Show that the nth order statistic is a consistent estimator of a uniform parameter We assume that our observations come from a uniform $(0,\theta)$ distribution. Can you please check my work on the following?
We can derive the distribution function of the maximum of the sample, $Y_n$ for some $t$ as follows:
$$ F_{Y_n} (t)= \begin{cases}  1 \quad t> \theta \\ \left( \frac{t}{\theta} \right)^n \quad 0<t \leq \theta \\ 0 \quad t\leq 0 \end{cases} $$
Now the definition of consistence states for our estimator $Y_n$ to be consistent we require that $\lim_{n\to \infty} P\left[|Y_n - \theta| <\epsilon \right]=1$ for all $\epsilon>0$
Using the above CDF, $P\left[ \theta< Y_n<\epsilon+\theta \right]=1-\left(\frac{\epsilon}{\theta} \right)^n$ The second term goes to zero in the limit so we get $1$. 
Is everything alright in the above? Do I need to do anything else? Thanks.
 A: I think you need to revise your CDF from $P\left[ \theta< Y_n<\epsilon+\theta \right]$ to
$P\left[ \theta-\epsilon< Y_n<\theta \right]$ as $\theta$ is the maximum value for any Y, which means your CDF, as written, will always equal 0.

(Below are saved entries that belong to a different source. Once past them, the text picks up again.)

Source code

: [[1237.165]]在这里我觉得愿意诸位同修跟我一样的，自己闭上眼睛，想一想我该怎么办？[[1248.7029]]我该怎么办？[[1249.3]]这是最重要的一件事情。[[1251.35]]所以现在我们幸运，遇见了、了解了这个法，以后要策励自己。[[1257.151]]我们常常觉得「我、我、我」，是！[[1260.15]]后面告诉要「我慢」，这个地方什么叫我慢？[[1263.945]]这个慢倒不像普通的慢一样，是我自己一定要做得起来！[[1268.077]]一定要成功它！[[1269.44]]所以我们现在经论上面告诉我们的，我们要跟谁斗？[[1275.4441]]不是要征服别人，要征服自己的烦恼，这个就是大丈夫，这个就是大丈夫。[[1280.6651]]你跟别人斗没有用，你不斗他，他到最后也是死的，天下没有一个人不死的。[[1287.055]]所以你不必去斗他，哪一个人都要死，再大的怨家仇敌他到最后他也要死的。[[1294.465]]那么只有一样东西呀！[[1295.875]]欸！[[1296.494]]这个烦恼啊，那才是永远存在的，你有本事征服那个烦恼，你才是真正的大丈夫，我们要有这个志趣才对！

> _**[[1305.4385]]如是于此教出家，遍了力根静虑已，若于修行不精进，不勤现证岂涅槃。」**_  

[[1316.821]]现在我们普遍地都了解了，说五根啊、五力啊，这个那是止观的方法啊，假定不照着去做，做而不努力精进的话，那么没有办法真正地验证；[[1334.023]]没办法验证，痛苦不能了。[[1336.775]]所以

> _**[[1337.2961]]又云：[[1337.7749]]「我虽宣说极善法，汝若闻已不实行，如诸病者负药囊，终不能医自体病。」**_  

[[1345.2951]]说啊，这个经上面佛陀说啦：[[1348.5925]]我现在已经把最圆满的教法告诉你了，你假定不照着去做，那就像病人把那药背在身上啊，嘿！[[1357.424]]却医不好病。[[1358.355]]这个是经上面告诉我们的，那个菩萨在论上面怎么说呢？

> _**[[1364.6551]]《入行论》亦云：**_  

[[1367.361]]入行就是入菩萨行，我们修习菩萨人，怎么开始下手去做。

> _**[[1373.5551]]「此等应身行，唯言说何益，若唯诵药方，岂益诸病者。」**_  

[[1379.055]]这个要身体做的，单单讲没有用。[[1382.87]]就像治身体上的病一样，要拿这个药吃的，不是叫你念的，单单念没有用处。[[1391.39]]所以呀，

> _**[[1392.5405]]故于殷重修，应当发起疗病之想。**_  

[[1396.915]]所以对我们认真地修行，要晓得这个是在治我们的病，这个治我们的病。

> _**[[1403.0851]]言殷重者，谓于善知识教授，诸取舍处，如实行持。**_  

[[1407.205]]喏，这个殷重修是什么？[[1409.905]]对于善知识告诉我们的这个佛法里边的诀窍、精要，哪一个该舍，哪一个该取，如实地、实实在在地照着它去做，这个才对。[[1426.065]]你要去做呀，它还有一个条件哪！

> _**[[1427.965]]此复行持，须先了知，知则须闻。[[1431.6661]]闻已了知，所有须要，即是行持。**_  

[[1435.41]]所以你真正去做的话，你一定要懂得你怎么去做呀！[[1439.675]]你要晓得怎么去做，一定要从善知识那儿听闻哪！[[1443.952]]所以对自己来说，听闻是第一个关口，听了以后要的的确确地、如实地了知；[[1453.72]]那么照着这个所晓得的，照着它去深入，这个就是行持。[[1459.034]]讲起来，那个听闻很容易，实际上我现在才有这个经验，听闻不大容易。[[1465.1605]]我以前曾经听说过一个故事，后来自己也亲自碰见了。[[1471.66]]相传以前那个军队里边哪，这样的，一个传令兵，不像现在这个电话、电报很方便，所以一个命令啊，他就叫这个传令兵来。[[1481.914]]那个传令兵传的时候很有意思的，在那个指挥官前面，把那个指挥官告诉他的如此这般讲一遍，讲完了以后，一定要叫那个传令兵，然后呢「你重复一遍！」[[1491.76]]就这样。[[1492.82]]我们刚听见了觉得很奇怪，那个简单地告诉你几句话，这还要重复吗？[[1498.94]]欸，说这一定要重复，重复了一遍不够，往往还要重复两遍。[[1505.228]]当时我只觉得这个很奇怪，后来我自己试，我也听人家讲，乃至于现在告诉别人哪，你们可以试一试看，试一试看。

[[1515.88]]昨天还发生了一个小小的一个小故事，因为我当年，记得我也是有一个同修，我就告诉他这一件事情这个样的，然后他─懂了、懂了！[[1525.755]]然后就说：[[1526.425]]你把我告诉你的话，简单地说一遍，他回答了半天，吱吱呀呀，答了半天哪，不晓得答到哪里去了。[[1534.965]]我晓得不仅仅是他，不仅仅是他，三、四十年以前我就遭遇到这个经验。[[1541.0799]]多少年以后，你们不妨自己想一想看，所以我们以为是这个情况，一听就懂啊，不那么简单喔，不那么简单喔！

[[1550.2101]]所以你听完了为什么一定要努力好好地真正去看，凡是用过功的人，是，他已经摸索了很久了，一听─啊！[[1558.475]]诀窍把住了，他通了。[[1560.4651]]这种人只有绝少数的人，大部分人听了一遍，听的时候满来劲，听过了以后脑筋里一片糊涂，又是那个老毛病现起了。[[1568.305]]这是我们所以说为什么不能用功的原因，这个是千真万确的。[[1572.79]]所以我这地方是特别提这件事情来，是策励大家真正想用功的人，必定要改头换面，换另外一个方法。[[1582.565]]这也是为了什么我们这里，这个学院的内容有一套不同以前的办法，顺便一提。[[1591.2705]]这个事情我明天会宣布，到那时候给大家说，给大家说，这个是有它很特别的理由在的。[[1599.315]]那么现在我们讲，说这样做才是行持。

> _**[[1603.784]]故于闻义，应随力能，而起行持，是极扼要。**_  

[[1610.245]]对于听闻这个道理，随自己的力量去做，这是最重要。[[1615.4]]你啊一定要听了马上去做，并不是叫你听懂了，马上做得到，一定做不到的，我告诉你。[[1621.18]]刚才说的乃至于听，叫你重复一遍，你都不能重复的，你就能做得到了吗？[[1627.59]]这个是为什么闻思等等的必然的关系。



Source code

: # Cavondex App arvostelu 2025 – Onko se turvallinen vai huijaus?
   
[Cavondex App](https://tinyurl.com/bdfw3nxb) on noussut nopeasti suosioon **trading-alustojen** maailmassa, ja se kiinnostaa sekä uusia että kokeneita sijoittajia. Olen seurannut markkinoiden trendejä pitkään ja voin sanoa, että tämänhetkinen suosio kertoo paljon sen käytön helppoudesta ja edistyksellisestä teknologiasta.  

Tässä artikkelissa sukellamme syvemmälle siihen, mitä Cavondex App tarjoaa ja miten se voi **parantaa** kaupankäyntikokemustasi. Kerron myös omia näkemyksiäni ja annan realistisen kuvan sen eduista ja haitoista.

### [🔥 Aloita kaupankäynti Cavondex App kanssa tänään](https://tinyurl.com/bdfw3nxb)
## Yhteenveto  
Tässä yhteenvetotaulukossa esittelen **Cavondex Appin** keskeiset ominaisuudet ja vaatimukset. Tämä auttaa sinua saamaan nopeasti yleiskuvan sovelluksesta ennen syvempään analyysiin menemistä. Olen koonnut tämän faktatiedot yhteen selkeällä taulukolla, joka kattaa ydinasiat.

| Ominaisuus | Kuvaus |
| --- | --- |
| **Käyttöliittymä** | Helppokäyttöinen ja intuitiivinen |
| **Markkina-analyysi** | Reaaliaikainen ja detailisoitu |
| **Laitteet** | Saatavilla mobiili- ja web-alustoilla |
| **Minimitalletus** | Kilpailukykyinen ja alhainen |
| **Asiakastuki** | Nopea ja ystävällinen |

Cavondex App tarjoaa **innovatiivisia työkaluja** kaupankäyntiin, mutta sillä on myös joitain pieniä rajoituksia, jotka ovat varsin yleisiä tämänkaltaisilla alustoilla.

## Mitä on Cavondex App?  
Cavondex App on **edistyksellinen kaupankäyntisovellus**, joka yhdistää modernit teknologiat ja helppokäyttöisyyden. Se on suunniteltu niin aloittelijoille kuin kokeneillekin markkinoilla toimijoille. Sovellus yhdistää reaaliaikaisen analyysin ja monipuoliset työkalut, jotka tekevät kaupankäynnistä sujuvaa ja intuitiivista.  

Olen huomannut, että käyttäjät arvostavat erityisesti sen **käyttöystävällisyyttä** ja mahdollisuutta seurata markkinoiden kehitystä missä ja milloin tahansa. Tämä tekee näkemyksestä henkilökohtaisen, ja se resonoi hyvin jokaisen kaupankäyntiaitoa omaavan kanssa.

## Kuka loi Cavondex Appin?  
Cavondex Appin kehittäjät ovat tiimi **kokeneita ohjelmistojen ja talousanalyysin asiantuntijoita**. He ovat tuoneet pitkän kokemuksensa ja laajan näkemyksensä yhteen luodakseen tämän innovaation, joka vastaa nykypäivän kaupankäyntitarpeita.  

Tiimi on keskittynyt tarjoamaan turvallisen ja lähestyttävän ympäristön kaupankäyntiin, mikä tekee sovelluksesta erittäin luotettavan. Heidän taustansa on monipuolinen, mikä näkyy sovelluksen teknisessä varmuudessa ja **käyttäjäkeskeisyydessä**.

Now, if you are using the maximum, then the above probability is the same as the complement of the probability that, out of N trials, not a single observation falls in this range. The probability that a single observation falls within the range is $\frac{\epsilon}{\theta}$ so the probability that it does not fall in that range is $1-\frac{\epsilon}{\theta}$. Therefore, the probability that the maximum value of N observations is less than $\theta - \epsilon$ is $(1-\frac{\epsilon}{\theta})^N$, since if none of the observations fall in this range, it implies that the maximum is less than the lower bound of the range.
The above quantity does indeed go to zero as $N\rightarrow \infty$ for all $\epsilon >0$ so the complement of it goes to 1, as requried.
you were pretty close, I think just a couple notational errors happened.